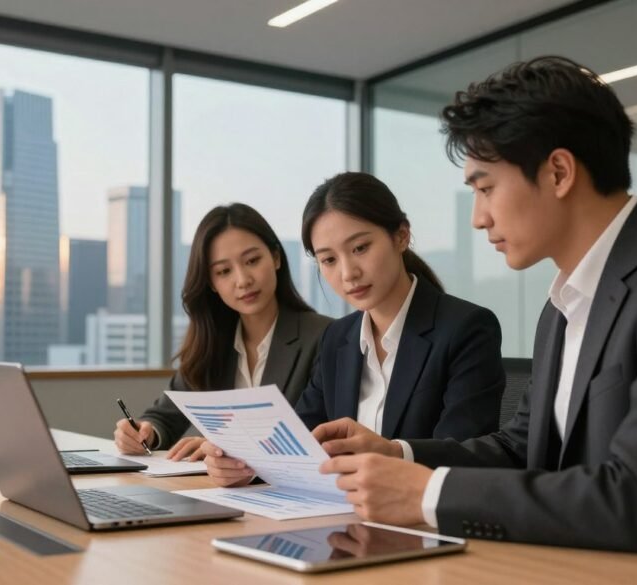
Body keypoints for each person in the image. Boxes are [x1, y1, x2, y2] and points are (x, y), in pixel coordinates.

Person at [315, 56, 637, 563]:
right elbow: (521, 450)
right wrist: (398, 455)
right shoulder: (564, 301)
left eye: (486, 187)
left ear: (558, 171)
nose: (478, 218)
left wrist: (426, 495)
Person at [202, 172, 505, 486]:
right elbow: (300, 439)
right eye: (329, 259)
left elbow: (466, 456)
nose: (348, 273)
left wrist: (393, 453)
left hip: (418, 519)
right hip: (339, 514)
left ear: (401, 236)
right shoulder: (337, 339)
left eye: (360, 248)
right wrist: (242, 463)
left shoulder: (465, 328)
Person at [114, 203, 332, 460]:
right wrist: (144, 432)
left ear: (276, 257)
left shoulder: (324, 336)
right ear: (212, 284)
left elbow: (316, 436)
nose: (242, 280)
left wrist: (223, 446)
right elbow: (163, 417)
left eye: (252, 260)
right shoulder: (212, 343)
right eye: (224, 271)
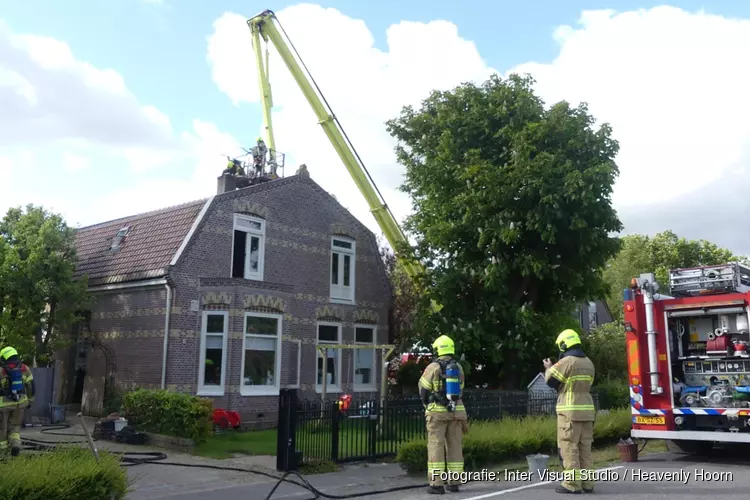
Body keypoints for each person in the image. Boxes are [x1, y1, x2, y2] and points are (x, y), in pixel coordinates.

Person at [543, 329, 596, 494]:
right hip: (587, 412)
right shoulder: (589, 363)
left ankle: (572, 484)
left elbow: (550, 380)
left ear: (564, 344)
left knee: (569, 447)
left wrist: (549, 367)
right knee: (584, 448)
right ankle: (587, 483)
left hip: (570, 413)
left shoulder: (567, 361)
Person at [418, 335, 469, 494]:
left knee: (436, 446)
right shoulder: (458, 367)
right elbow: (460, 389)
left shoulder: (433, 367)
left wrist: (428, 404)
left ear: (438, 349)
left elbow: (423, 389)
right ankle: (454, 483)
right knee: (455, 446)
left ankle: (436, 484)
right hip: (456, 412)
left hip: (437, 414)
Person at [0, 346, 35, 456]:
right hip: (20, 403)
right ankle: (15, 444)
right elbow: (31, 387)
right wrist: (30, 401)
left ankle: (2, 453)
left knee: (2, 428)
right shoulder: (24, 368)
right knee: (15, 427)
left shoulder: (1, 371)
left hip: (3, 405)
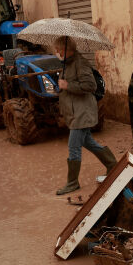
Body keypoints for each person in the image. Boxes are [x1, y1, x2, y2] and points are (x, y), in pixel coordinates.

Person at [54, 36, 117, 195]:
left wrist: (67, 85)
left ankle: (72, 182)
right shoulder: (67, 65)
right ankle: (112, 165)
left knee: (73, 147)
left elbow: (90, 85)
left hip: (82, 113)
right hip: (76, 112)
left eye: (59, 49)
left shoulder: (80, 63)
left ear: (67, 49)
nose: (57, 52)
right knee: (88, 142)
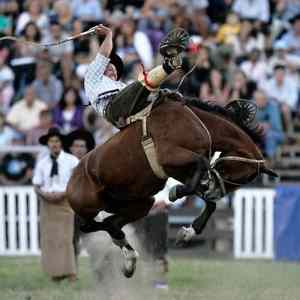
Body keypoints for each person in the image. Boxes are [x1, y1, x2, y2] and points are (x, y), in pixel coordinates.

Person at [84, 24, 189, 128]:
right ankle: (170, 63)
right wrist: (109, 34)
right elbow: (104, 54)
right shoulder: (93, 76)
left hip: (128, 108)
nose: (113, 69)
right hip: (113, 109)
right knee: (141, 83)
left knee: (160, 97)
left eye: (114, 69)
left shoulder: (119, 85)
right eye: (108, 67)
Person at [32, 127, 79, 282]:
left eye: (57, 141)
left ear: (61, 143)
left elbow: (76, 183)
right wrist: (44, 194)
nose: (54, 144)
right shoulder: (42, 163)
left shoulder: (72, 161)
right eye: (51, 141)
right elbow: (36, 185)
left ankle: (71, 273)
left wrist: (64, 194)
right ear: (47, 144)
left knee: (66, 239)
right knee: (50, 239)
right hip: (47, 203)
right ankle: (55, 274)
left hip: (65, 202)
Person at [65, 128, 95, 267]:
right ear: (70, 148)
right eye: (76, 146)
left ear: (86, 148)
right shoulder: (63, 164)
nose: (78, 149)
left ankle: (98, 267)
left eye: (81, 146)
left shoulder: (92, 164)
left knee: (95, 241)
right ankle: (72, 269)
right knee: (71, 240)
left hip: (89, 208)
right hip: (68, 207)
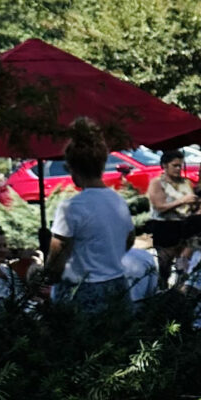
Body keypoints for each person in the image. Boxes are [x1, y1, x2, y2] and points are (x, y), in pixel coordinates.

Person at [43, 121, 135, 308]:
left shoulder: (71, 207)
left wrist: (47, 275)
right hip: (117, 284)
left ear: (73, 168)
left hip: (83, 289)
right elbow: (129, 239)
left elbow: (58, 252)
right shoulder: (117, 200)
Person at [145, 146, 201, 282]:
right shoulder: (157, 183)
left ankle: (181, 287)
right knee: (165, 263)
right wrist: (182, 200)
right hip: (165, 226)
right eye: (175, 166)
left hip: (184, 225)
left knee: (183, 261)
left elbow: (192, 202)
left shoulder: (185, 182)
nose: (178, 169)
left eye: (180, 166)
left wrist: (196, 204)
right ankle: (163, 286)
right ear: (165, 165)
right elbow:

* Task objective *
Nothing but the lines from the one holding "left ankle: (98, 267)" through the last line of the listing should appear in the answer, copied exactly and without pictures.

* Your solution *
left ankle: (98, 267)
left eye: (81, 146)
left shoulder: (92, 164)
left knee: (95, 241)
right ankle: (72, 269)
right knee: (71, 240)
left hip: (89, 208)
right hip: (68, 207)
Body keypoints for each person in the image. Boxes are [x1, y1, x2, y2] and points are (x, y), in pixel coordinates.

Person at [43, 121, 135, 308]:
left shoulder: (71, 207)
left wrist: (47, 275)
right hip: (117, 284)
left ear: (73, 168)
left hip: (83, 289)
right elbow: (129, 239)
left elbow: (58, 252)
right shoulder: (117, 200)
Person at [145, 146, 201, 282]:
right shoulder: (157, 183)
left ankle: (181, 287)
right knee: (165, 263)
right wrist: (182, 200)
right hip: (165, 226)
right eye: (175, 166)
left hip: (184, 225)
left knee: (183, 261)
left elbow: (192, 202)
left shoulder: (185, 182)
nose: (178, 169)
left eye: (180, 166)
left wrist: (196, 204)
right ankle: (163, 286)
right ear: (165, 165)
right elbow:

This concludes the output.